Stavano tornando da scuola in moto, come di routine, le dita di Soul ben premute sulle manopole e i codini di Maka – che abbracciava con naturalezza la sua vita, per evitare incidenti – frustavano il vento.
Con la coda dell'occhio, la maestra vide il compagno mascherare un brusco colpo di tosse, mentre smontava dal veicolo. Gli rivolse un'occhiata di diffidenza: quel giorno, la sua carnagione aveva assunto una tonalità cadaverica e durante le lezioni se n'era stato zitto zitto, come fosse sulla luna. Mettendo per un attimo da parte quelle constatazioni, la bionda aprì la porta di casa, trovandosi davanti un'allegra e scodinzolante Blair in forma umana.
«Bentornati, nyan!» li salutò, agitando un pugno a mo' di zampa. «Soul, tesorino!» trillò, sporgendosi per abbracciare il ragazzo sulla soglia e sfregargli i prosperosi seni a due centimetri dalla faccia.
Al contrario della solita fuoriuscita di sangue dal naso, lui rimase impassibile, tentando di allontanarla seccamente col braccio proteso. Subito dopo, in casa Evans-Albarn calò un gelido e momentaneo silenzio.
«Ma che ti prende, nyan?» domandò la micia, sbattendo confusamente le voluminose ciglia. «Sicuro di sentirti bene, pasticcino mio?»
«Già, Soul» le fece eco Maka, mentre appoggiava la cartella sul divano, per poi tornare a fissare con dubbiosità la sua buki. «Oggi sei un po' strano.»
«Sono solo stanco» si giustificò quest'ultima, trascinandosi in cucina, faticosamente, quasi come se avesse una palla di ferro legata al piede. Prese posto sulla prima sedia che vide e, in attesa del pranzo, appoggiò la testa al ripiano d'acciaio laccato, chiudendo gli occhi.

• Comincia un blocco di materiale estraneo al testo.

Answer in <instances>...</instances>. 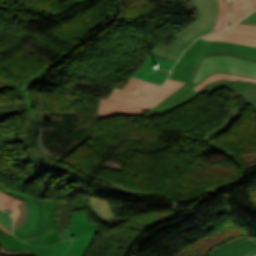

«Ma sei davvero sicuro che è tutto okay?» ritentò la ragazza. Poi si avvicinò, chinandosi innocentemente nella sua direzione.
Con uno scatto, Soul alzò il capo barcollante; gli pareva pesante quanto un'incudine. Non si sentiva in forma, ma non voleva preoccupare inutilmente la sua shokunin.
Stava per dar voce a quel pensiero, ma Maka fece correre fulmineamente la mano sulla sua fronte, scostando con delicatezza la frangia troppo lunga. E il cuore, al vedere il viso di lei così vicino, accelerò brusco. Sarebbe bastato sporgersi di poco, per sfiorare le sue labbra rosee…
«Santo cielo, scotti!» L'esclamazione della bionda riportò l'altro alla realtà. Lo guardava con un cruccio preoccupato, senza ancora levare la mano. «Devi subito metterti a riposare!»
Prima che il ragazzo potesse aprir bocca per ribattere che invece stava benissimo, la maestra d'armi lo prese per un braccio e cominciò a trascinarlo nella sua stanza, non dando importanza al debole grugnito di fastidio che emise – e suonava quasi come un mugolio di essere lasciato in pace.
Mezz'ora dopo Maka entrò, trovandolo immobile sotto alle coperte. «Ti ho portato questo, mangialo quando ti senti un po' meglio» gli disse, posando un piatto di riso al curry sullo stretto comodino ceruleo che separava il letto dalla scrivania.
«Grazie» borbottò l'albino, roco, ancora con la testa vorticante. Prima che potesse impedirlo, Maka si sedette a bordo del materasso e con spigliata naturalezza cominciò a protendersi verso il centro della sua fronte. «C-Che ti salta in mente? Ferma, potrei attaccarti la febbre!»
La Meister ignorò la lamentela, godendosi il contatto con la sua pelle, asciutta e tiepida. Durò pochi secondi, durante il quale l'arma rimase di pietra, un po' spiazzata, come se avesse ricevuto il bacio di un angelo.
Poi, lei si staccò lentamente, lasciandogli una lieve sensazione di freschezza in quel punto. «Menomale! Adesso sembra che sia scesa un pochino» dichiarò, scostandosi, con un sorriso premuroso – che, Soul doveva ammetterlo, gli scaldava il cuore. «Tornerò a controllare tra poco, okay? Se ti serve qualcosa chiamami.» E sparì dietro la porta, un tornado di affetto e buonumore biondo cinerino.
Una volta solo, il ragazzo affondò meglio nel morbido involucro di tela, abbandonandoci totalmente il peso. Essere malato, per quanto poco cool, non era poi così terribile. Lo pensò con un sorriso sghembo, mezzo nascosto dall'altezza delle coperte azzurrine.